# How can I get the dull Moots-type titanium finish??



## Pierre

Trying to refinish a Moots seatpost - how can I achieve a similar finish as the Moots one?
- fine sandpaper (1500) brings a shiny finish, similar to Litespeed frames. Not at all like Moots
- got a scrotch-brite pad (7447, I've read that this is what Seven recommends), tried that. Brings a more 'satin' finish, reasonably similar to Seven or Merlin. But again, this is much more shiny and bright than the dull & dark finish from Moots. Plus, 

Any ideas / recommendations?


----------



## tigoat

Pierre said:


> Trying to refinish a Moots seatpost - how can I achieve a similar finish as the Moots one?
> - fine sandpaper (1500) brings a shiny finish, similar to Litespeed frames. Not at all like Moots
> - got a scrotch-brite pad (7447, I've read that this is what Seven recommends), tried that. Brings a more 'satin' finish, reasonably similar to Seven or Merlin. But again, this is much more shiny and bright than the dull & dark finish from Moots. Plus,
> 
> Any ideas / recommendations?


The only way to duplicate the dull finish is to blast it (with pressure) with fine particles but even then it is difficult to have the exact finish due to variables of particle type, size, and method of blasting. There might other "out of the box" methods to dull it at home (not to Moots dull though), perhaps by rubbing it with carbon powder or by beating it with leather straps.


----------



## Swami Scott

Pierre said:


> Any ideas / recommendations?


I "touched up" A Mooto-X YBB by bead blasting it with a small handheld sand blaster. I was pretty impressed with the results and managed to get the cable runs and a few scratches out. Sheen match was perfect.


----------



## bon_gabs

:thumbsup: 

or by beating it with leather straps. [/QUOTE]


----------



## Poppadaddio

*The Moots Finish*

I just visited the Moots factory in Steamboat Springs, Colorado.
They told me that they finish all their products with a fine glass bead shot blast, if I remember correctly.

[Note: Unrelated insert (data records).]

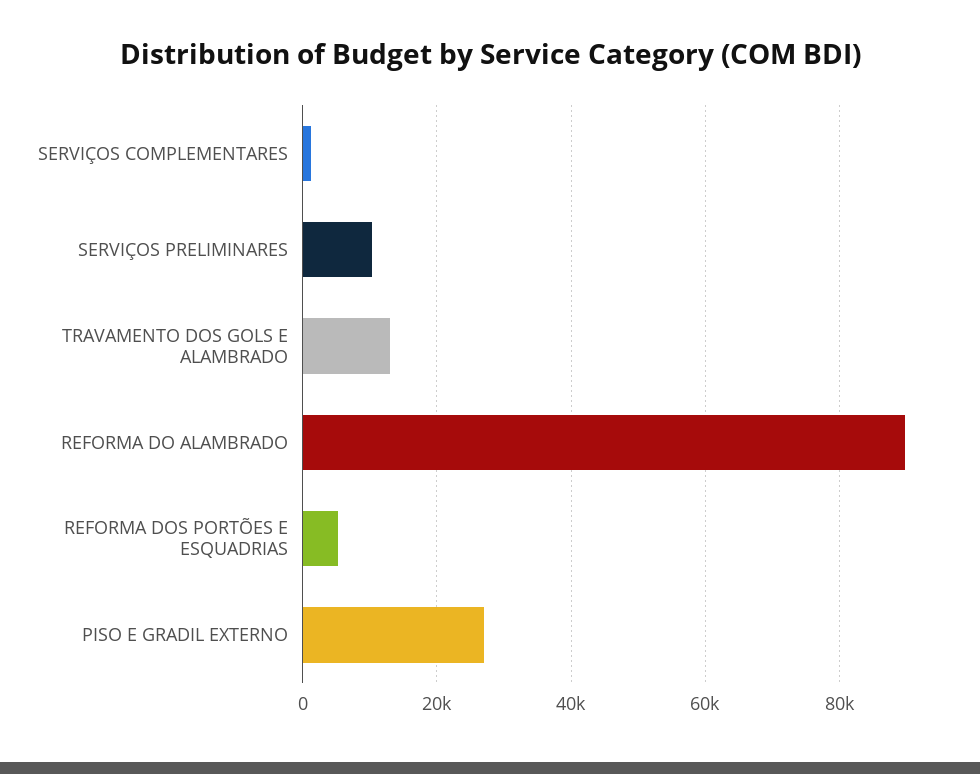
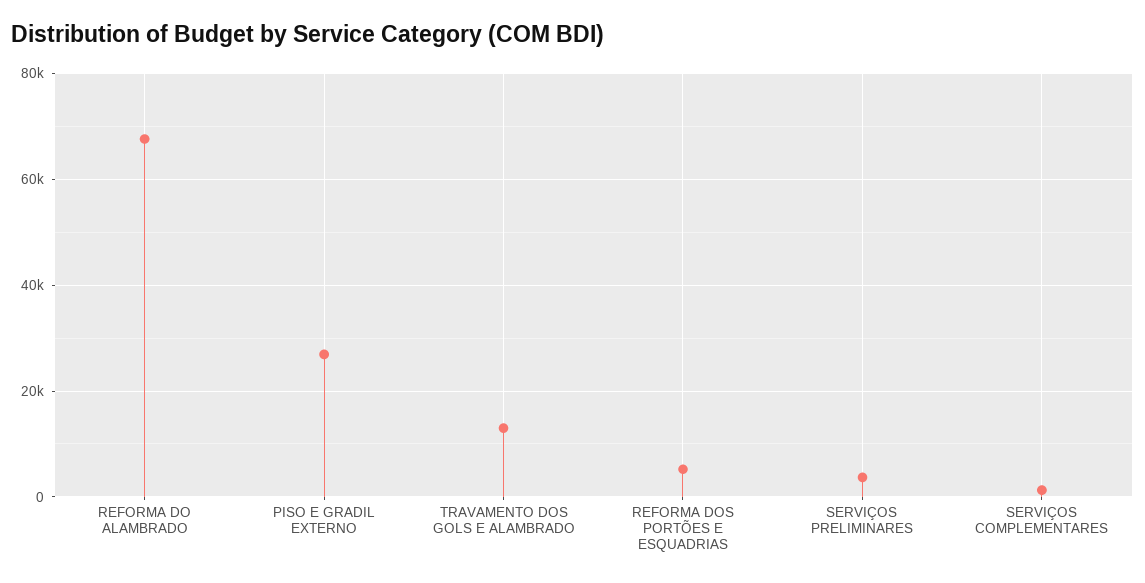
  {
    "SERVIÇOS COMPLEMENTARES": 2000,
-   "SERVIÇOS PRELIMINARES": 10000,
+   "SERVIÇOS PRELIMINARES": 4000,
    "TRAVAMENTO DOS GOLS E ALAMBRADO": 14000,
-   "REFORMA DO ALAMBRADO": 90000,
+   "REFORMA DO ALAMBRADO": 68000,
    "REFORMA DOS PORTÕES E ESQUADRIAS": 6000,
    "PISO E GRADIL EXTERNO": 26000
  }

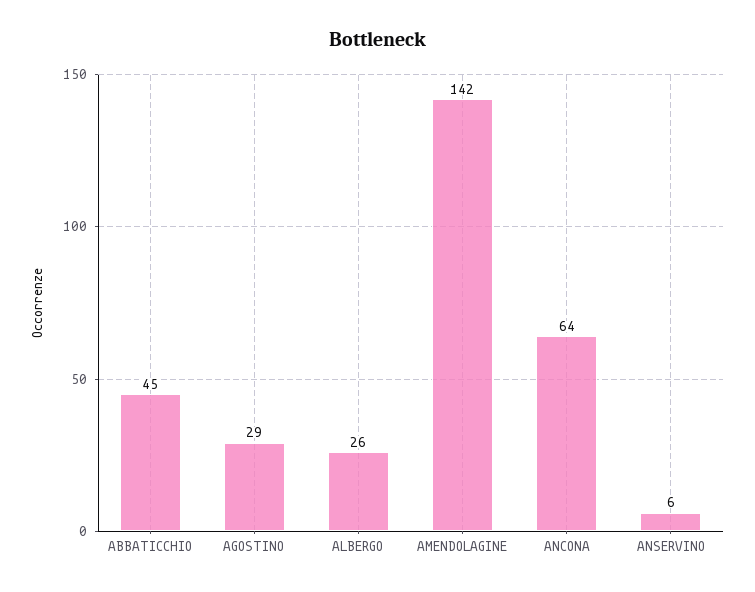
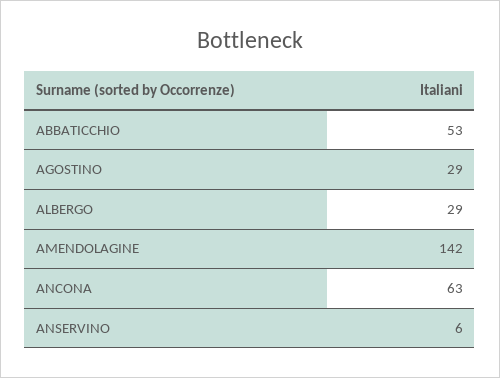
  {
-   "ABBATICCHIO": 45,
+   "ABBATICCHIO": 53,
    "AGOSTINO": 29,
-   "ALBERGO": 26,
+   "ALBERGO": 29,
    "AMENDOLAGINE": 142,
-   "ANCONA": 64,
+   "ANCONA": 63,
    "ANSERVINO": 6
  }

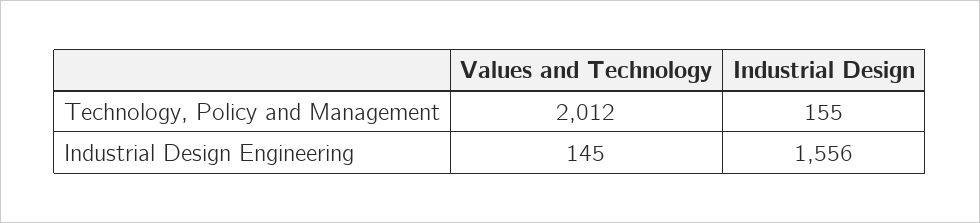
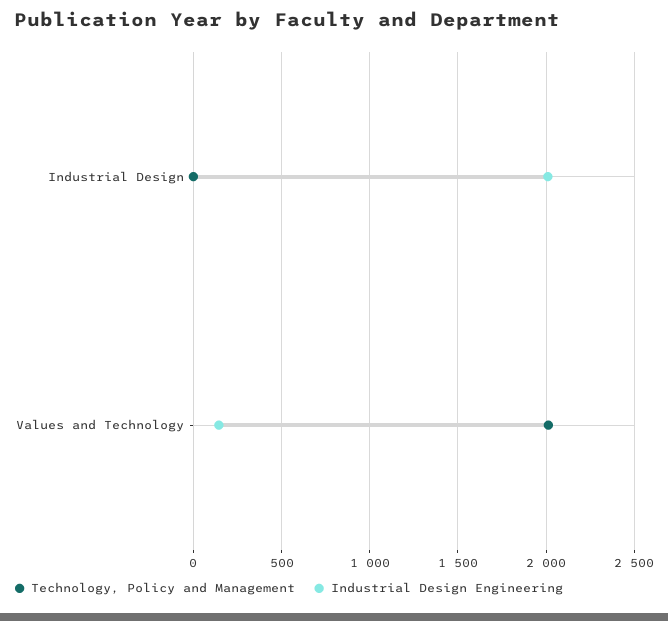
  {
    "Technology, Policy and Management": {
      "Values and Technology": 2012,
-     "Industrial Design": 155
+     "Industrial Design": 0
    },
    "Industrial Design Engineering": {
      "Values and Technology": 145,
-     "Industrial Design": 1556
+     "Industrial Design": 2000
    }
  }

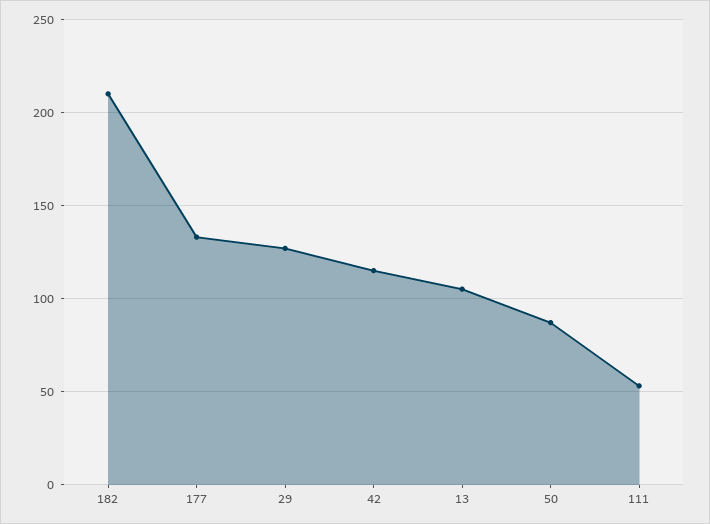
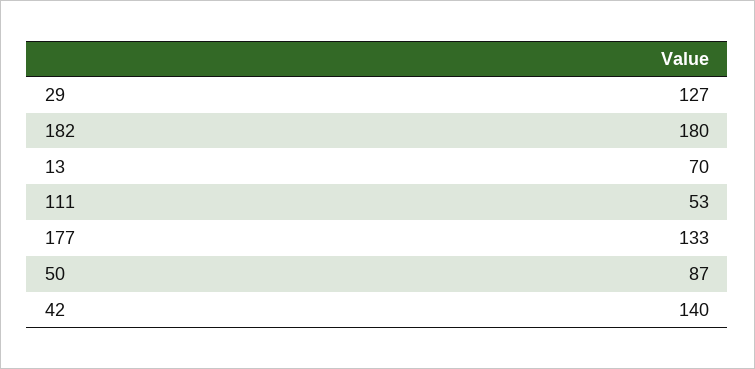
  {
-   "182": 210,
+   "182": 180,
    "177": 133,
    "29": 127,
-   "42": 115,
+   "42": 140,
-   "13": 105,
+   "13": 70,
    "50": 87,
    "111": 53
  }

Although of course there is a certainly an art to it, and you may not have the same combination of equipment.
Try [email protected] and ask them how they do it.
They also have a service where you can send in your frame (if it is a Moots) and they'll refinish it to the same look as new.


----------



## Cat5superstar

Moots will refinish your post and add new decals for $20 and 2 week turn around.


----------